Available records: Begin
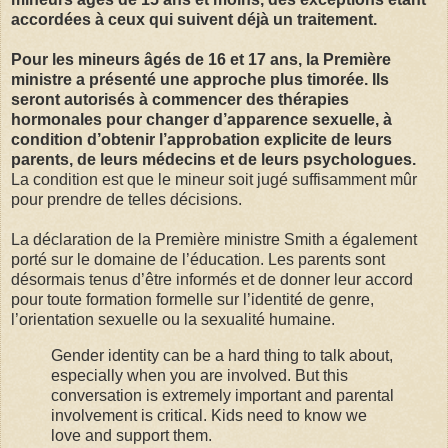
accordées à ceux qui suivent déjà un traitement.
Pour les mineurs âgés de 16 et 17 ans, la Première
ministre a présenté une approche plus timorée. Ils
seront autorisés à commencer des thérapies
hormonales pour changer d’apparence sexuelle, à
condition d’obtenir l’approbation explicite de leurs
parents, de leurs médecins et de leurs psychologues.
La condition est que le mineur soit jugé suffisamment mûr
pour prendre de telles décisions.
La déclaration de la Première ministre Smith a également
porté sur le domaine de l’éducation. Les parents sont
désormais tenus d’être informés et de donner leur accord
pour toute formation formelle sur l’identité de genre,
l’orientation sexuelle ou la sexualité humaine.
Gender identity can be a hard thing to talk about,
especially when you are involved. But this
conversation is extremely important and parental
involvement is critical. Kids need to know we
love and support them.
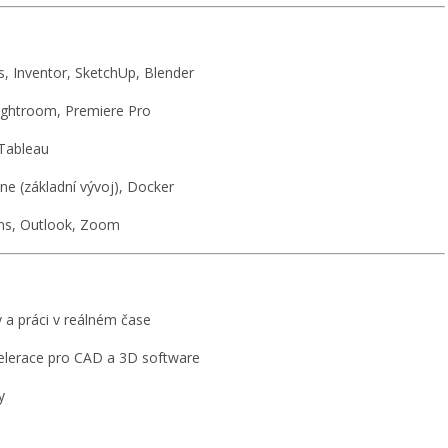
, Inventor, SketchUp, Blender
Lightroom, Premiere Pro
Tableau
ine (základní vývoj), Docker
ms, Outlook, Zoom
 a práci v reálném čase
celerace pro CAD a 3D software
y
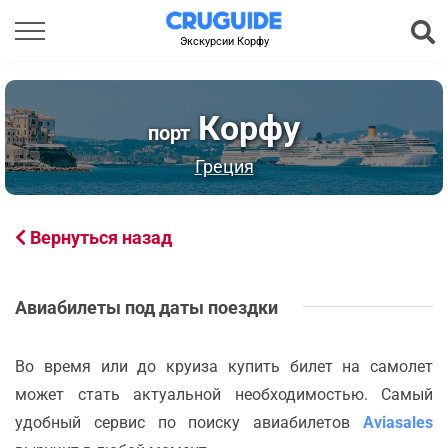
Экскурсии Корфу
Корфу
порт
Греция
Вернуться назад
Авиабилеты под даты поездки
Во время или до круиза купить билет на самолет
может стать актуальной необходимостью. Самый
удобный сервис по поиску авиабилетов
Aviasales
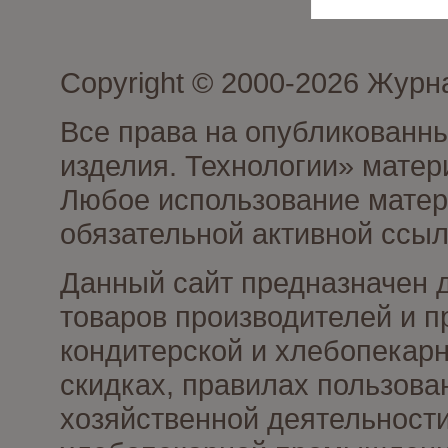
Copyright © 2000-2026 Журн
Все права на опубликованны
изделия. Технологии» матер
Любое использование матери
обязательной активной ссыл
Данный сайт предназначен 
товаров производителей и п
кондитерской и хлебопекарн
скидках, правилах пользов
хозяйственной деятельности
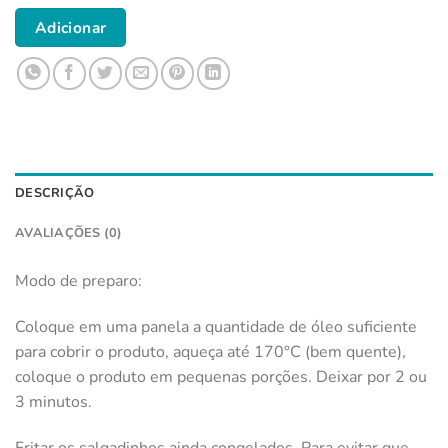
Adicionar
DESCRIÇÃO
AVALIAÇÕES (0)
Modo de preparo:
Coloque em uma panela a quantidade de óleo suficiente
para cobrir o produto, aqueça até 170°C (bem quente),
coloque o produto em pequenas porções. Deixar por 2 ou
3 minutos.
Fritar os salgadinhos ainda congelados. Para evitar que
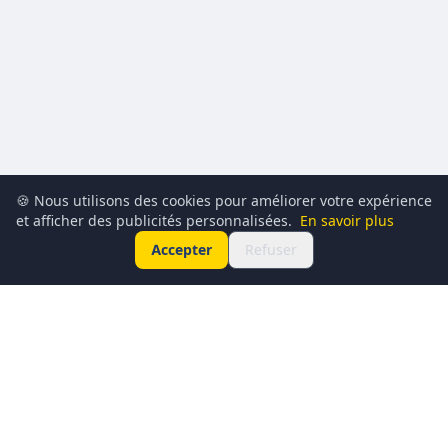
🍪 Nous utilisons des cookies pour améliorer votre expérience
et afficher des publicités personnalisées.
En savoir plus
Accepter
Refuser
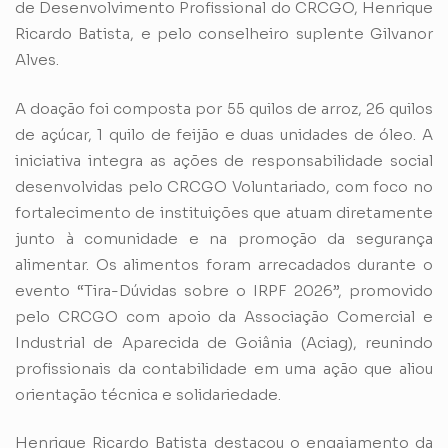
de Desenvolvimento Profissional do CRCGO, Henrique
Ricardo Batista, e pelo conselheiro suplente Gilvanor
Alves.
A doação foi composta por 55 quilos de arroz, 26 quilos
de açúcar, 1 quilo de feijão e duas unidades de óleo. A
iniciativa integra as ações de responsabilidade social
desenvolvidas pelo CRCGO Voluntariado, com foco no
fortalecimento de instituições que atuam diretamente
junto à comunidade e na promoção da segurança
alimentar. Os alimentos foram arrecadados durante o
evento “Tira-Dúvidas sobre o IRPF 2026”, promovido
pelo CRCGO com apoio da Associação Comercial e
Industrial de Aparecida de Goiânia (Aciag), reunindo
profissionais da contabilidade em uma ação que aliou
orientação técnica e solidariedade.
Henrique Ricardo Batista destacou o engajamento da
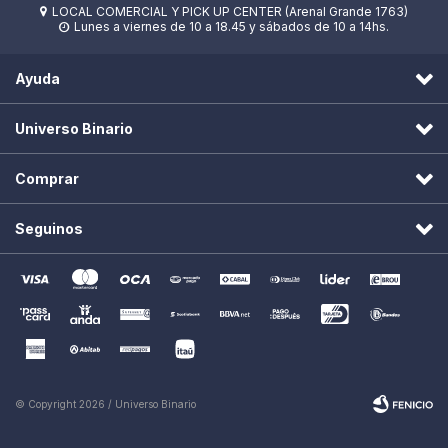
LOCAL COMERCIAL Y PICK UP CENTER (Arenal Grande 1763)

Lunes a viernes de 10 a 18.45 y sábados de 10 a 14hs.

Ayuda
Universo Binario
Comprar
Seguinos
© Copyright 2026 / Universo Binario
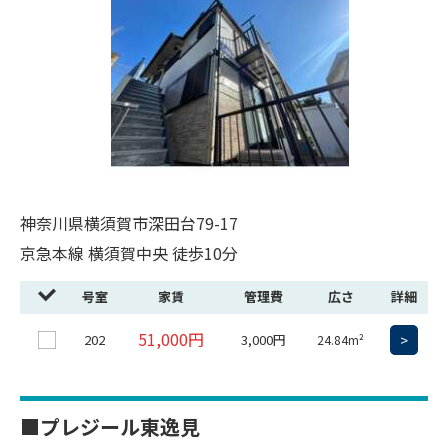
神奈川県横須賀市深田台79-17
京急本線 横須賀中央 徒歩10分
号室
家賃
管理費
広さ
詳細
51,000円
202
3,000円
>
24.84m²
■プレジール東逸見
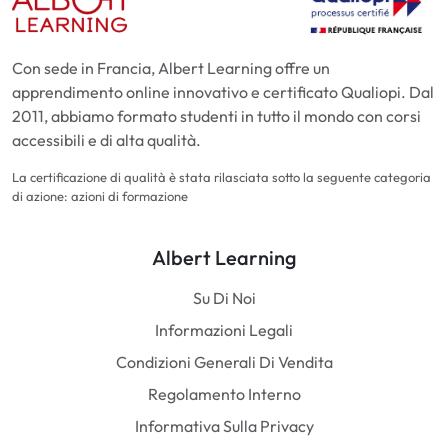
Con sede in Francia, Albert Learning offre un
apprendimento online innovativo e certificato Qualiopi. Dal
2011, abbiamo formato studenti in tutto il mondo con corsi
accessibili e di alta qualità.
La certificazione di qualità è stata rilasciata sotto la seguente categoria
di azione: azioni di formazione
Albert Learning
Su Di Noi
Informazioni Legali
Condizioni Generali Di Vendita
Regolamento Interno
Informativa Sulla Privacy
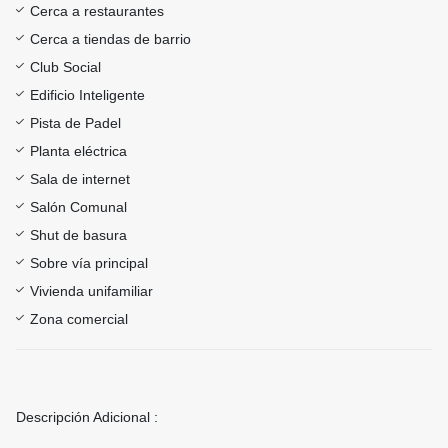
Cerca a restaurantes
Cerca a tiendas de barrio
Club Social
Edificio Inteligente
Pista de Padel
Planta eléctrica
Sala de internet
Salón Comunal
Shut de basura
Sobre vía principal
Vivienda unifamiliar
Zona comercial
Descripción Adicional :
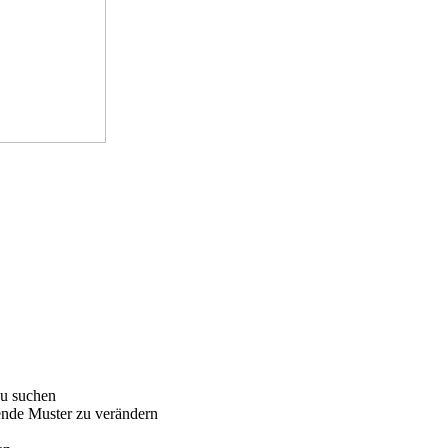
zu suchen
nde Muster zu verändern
Available records: End
Available records: Begin
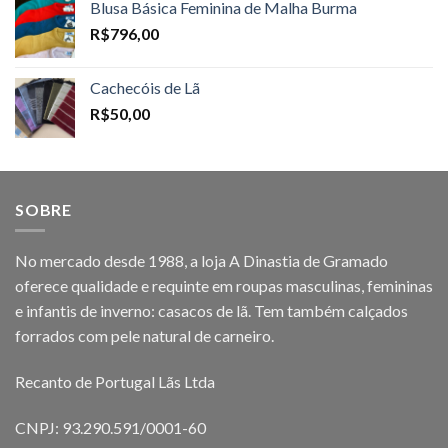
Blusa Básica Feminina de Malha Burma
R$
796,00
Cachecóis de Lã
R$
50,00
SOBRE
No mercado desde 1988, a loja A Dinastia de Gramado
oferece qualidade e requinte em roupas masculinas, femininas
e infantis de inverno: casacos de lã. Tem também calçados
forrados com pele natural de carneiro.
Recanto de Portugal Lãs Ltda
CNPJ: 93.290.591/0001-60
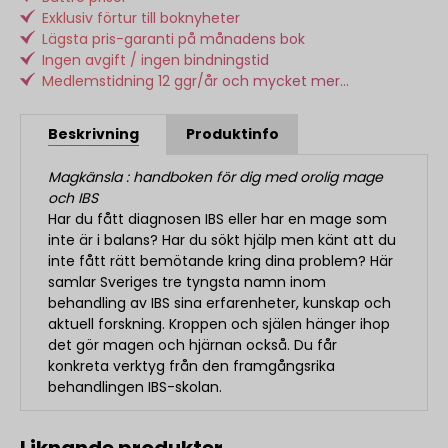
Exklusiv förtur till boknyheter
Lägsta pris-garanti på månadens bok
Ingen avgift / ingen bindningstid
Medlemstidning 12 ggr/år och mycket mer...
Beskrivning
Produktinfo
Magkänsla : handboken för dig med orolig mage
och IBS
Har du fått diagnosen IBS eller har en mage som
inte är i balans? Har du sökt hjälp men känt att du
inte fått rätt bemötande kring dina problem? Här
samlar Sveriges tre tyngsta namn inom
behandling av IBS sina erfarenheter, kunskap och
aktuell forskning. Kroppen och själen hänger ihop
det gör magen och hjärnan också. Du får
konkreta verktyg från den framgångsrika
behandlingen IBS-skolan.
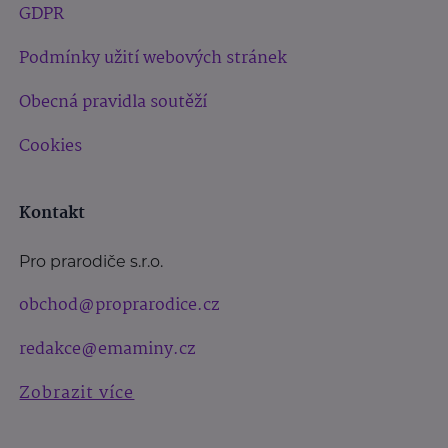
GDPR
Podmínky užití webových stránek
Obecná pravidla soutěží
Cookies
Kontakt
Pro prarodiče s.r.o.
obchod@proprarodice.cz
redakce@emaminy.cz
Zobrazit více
Available records: End
Rewrite the entries from the line containing "accordées à ceux" through the line containing "love and support them.", substituting "prudente" for "timorée" and changing nothing else.

accordées à ceux qui suivent déjà un traitement.
Pour les mineurs âgés de 16 et 17 ans, la Première
ministre a présenté une approche plus prudente. Ils
seront autorisés à commencer des thérapies
hormonales pour changer d’apparence sexuelle, à
condition d’obtenir l’approbation explicite de leurs
parents, de leurs médecins et de leurs psychologues.
La condition est que le mineur soit jugé suffisamment mûr
pour prendre de telles décisions.
La déclaration de la Première ministre Smith a également
porté sur le domaine de l’éducation. Les parents sont
désormais tenus d’être informés et de donner leur accord
pour toute formation formelle sur l’identité de genre,
l’orientation sexuelle ou la sexualité humaine.
Gender identity can be a hard thing to talk about,
especially when you are involved. But this
conversation is extremely important and parental
involvement is critical. Kids need to know we
love and support them.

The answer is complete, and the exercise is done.